**** 提取文本
Schneider Electric多款产品缓冲区溢出漏洞
Schneider Electric APC Smart-UPS SMC Series等都是法国施耐德电气(Schneider Electric)公司的产品。Schneider Electric APC Smart-UPS SMC Series是一款适用于单台服务器、低功耗网络和销售点(POS) 设备的入门级UPS。Schneider Electric APC Smart-UPS SMT Series是一款服务器、销售点、路由器、交换机、集线器和其他网络设备的线路交互式电源保护。Schneider Electric APC Smart-UPS SMX Series是一款智能高效网络电源保护。
一、漏洞分析
公开日期:2022-03-12
漏洞编号:CNVD-2022-18773/CVE-2022-22805
危害等级:高危
漏洞描述:Schneider Electric多款产品存在缓冲区溢出漏洞,攻击者可利用该漏洞导致远程代码执行。
********
**** 所供资料
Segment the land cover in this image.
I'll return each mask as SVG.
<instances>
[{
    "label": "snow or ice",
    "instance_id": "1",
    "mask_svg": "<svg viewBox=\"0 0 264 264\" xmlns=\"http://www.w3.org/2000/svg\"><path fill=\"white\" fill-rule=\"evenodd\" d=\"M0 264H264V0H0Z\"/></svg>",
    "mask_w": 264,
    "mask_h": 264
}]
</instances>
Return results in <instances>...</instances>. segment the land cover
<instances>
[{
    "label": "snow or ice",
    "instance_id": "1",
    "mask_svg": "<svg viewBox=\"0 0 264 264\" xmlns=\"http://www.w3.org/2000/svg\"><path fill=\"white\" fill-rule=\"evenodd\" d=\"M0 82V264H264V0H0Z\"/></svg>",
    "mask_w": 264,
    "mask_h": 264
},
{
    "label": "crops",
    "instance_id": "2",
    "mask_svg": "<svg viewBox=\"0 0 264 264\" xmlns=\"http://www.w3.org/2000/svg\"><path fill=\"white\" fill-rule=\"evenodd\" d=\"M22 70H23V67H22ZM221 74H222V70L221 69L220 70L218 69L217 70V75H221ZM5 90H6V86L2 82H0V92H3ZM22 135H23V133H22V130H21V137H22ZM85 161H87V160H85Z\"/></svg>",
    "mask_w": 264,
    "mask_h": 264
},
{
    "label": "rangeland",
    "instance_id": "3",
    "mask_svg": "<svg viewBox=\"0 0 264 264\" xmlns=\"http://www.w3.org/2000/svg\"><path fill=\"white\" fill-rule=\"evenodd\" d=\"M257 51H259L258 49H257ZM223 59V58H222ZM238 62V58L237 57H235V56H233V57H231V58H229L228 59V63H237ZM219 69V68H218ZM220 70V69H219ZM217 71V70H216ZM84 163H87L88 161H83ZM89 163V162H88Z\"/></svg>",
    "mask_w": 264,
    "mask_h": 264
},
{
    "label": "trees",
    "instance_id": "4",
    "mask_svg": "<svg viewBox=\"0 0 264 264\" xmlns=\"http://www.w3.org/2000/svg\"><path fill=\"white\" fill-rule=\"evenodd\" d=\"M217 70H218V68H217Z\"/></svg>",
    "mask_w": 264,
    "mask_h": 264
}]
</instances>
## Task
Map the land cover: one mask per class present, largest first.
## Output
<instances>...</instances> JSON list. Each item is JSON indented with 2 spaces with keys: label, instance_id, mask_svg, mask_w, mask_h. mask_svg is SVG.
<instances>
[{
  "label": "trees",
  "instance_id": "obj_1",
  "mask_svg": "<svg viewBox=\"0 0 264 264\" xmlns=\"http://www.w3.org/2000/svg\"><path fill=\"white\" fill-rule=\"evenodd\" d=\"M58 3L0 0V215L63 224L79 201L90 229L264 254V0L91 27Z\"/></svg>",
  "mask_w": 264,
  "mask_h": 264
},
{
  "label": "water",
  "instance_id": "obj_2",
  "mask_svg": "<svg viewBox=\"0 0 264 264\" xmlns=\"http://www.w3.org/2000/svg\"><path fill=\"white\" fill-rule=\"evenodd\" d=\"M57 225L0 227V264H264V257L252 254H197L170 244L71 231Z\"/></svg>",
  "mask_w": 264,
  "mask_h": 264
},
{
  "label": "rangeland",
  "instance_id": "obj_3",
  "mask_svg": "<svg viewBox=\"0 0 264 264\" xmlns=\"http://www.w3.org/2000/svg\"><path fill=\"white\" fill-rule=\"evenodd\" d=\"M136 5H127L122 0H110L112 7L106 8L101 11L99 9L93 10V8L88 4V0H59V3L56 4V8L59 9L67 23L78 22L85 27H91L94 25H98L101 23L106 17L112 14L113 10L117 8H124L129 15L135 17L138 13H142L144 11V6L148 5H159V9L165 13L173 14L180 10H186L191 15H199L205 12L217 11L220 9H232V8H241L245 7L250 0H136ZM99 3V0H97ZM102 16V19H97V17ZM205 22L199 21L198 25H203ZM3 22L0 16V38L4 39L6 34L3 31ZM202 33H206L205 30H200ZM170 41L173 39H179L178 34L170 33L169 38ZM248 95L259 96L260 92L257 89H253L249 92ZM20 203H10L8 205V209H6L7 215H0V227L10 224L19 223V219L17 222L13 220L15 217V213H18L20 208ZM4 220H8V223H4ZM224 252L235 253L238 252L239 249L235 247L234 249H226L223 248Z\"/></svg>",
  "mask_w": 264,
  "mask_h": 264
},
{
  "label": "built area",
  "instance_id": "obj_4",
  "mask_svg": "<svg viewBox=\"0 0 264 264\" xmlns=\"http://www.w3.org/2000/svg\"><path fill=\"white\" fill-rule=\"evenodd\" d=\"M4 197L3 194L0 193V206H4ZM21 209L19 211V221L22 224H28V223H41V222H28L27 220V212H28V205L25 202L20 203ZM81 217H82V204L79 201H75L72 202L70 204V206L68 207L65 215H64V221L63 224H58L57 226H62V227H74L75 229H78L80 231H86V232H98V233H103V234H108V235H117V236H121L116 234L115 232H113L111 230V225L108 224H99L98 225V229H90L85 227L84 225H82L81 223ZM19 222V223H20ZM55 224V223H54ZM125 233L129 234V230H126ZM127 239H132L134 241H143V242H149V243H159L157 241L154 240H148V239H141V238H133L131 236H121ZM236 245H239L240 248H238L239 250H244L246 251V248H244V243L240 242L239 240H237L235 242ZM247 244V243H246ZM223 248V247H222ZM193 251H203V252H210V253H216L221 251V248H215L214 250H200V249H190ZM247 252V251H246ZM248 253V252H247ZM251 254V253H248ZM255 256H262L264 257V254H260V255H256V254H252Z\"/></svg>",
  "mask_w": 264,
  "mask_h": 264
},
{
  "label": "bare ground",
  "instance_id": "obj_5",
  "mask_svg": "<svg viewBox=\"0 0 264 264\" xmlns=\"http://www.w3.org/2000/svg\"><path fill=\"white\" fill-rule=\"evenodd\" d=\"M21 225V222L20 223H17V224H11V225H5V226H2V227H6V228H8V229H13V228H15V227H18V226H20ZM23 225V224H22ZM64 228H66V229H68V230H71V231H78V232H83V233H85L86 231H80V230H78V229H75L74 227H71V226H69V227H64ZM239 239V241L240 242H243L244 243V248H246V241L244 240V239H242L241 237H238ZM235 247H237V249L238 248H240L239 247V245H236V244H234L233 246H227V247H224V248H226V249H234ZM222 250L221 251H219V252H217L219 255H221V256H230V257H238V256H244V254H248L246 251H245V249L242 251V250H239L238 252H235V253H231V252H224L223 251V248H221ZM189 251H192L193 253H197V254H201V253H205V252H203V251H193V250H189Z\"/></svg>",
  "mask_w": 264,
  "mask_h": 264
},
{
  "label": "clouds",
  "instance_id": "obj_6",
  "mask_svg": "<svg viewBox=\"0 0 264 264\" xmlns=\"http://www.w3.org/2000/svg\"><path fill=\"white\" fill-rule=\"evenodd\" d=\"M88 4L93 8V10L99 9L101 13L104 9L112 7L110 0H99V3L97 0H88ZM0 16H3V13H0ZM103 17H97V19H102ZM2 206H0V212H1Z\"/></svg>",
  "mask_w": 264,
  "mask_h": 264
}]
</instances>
********
__动手一试__: 请列出该漏洞通告中提及的全部Schneider Electric APC Smart-UPS产品系列名称。 以上条目无需参阅。

__本题解答__:
- Schneider Electric APC Smart-UPS SMC Series
- Schneider Electric APC Smart-UPS SMT Series
- Schneider Electric APC Smart-UPS SMX Series